A polícia irlandesa anunciou na sexta-feira, 5 de dezembro, que estava em curso uma investigação após a deteção de drones na rota do avião em que o presidente ucraniano, Volodymyr Zelensky, chegou segunda-feira à noite a Dublin, no âmbito de uma visita oficial.
“Uma unidade especial de investigação da Garda Siochana [la police irlandaise] investigação sobre este assunto”, revelado pelo diário irlandês O Diárioque mencionou a presença de vários drones de tipo militar, e ela “colaborará com as forças armadas e parceiros de segurança internacionais”declarou ela à Agence France-Presse.
O Diário informou na quinta-feira que o incidente ocorreu por volta das 23h. hora local (meia-noite em Paris) na noite de segunda-feira, quando o avião deveria pousar no aeroporto de Dublin. Vários drones entraram na zona de exclusão aérea devido a esta visita e seguiram em direção à rota que o voo estava programado, logo após a passagem do avião, o que foi um pouco cedo.
O primeiro-ministro irlandês, Micheal Martin, anunciou à RTE na sexta-feira que convocaria o Conselho de Segurança Nacional para discutir o incidente antes do final do mês. “Desde o início da guerra na Ucrânia, a atividade intensificou-se na frente da segurança cibernética, particularmente no que diz respeito a questões marítimas e drones”ele lembrou. “Não farei nenhum comentário até que uma investigação completa seja realizada”respondeu o chefe do governo, quando questionado sobre um possível envolvimento da Rússia.

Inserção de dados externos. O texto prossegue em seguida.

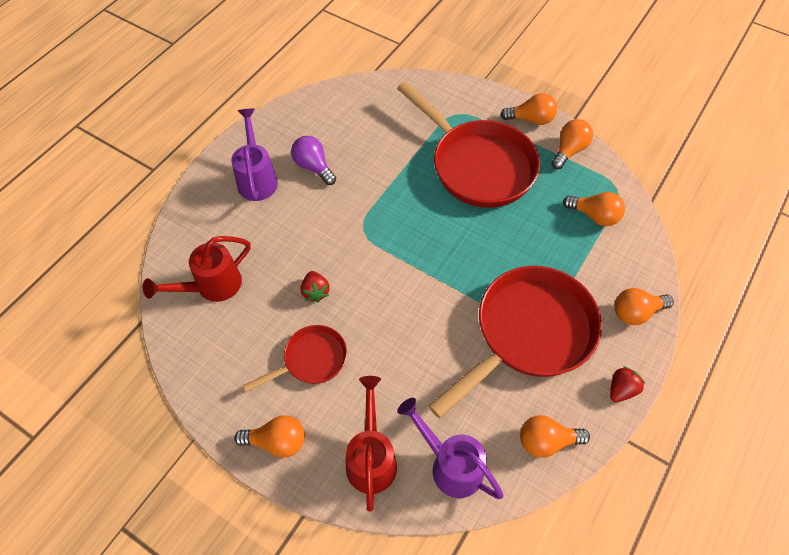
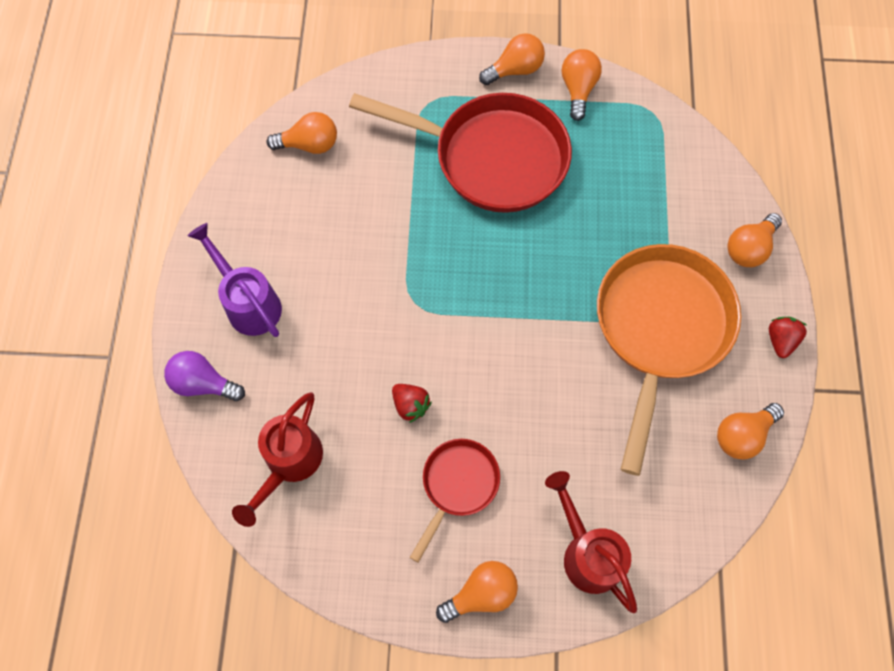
camera: 30 degrees left, 10 degrees up
purple light bulb [291,136,336,185] -> purple light bulb moved to [164,351,245,401]
purple watering can [397,398,504,499] -> none
red pan [428,266,602,418] -> orange pan [597,244,741,476]
orange light bulb [563,192,625,226] -> orange light bulb moved to [266,112,337,154]

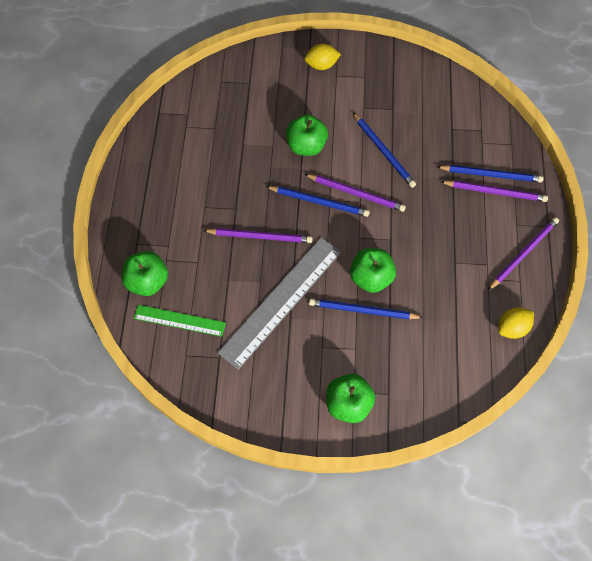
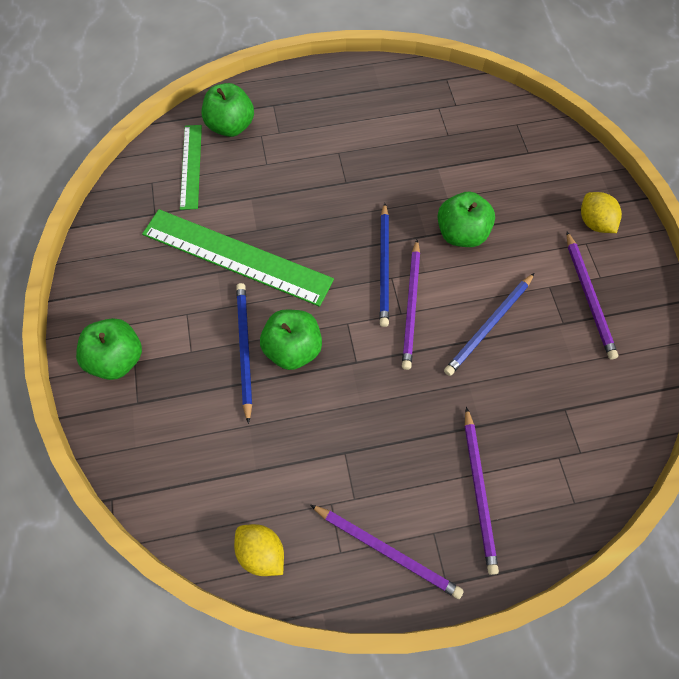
camera: 75 degrees right, 0 degrees up
purple pencil [203,228,313,243] -> purple pencil moved to [567,232,618,359]
grey ruler [217,237,341,370] -> green ruler [142,209,334,307]
blue pencil [437,165,544,182] -> none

Martin também afastou dúvidas sobre as medidas de segurança implementadas para a visita do presidente ucraniano, enfatizando o fato de que havia “particularmente bem feito”.
Segundo a RTE, os drones não identificados foram avistados pela tripulação de um navio militar irlandês posicionado ao norte de Dublin.
A visita de Volodymyr Zelensky à Irlanda seguiu-se à sua viagem a Paris e ao seu encontro com Emmanuel Macron, no meio das negociações sobre o plano apresentado pelos Estados Unidos para acabar com a guerra na Ucrânia. Esta foi a primeira visita oficial do presidente ucraniano à Irlanda, um país neutro, mas que lhe proporcionou um forte apoio político desde o início da ofensiva russa em grande escala.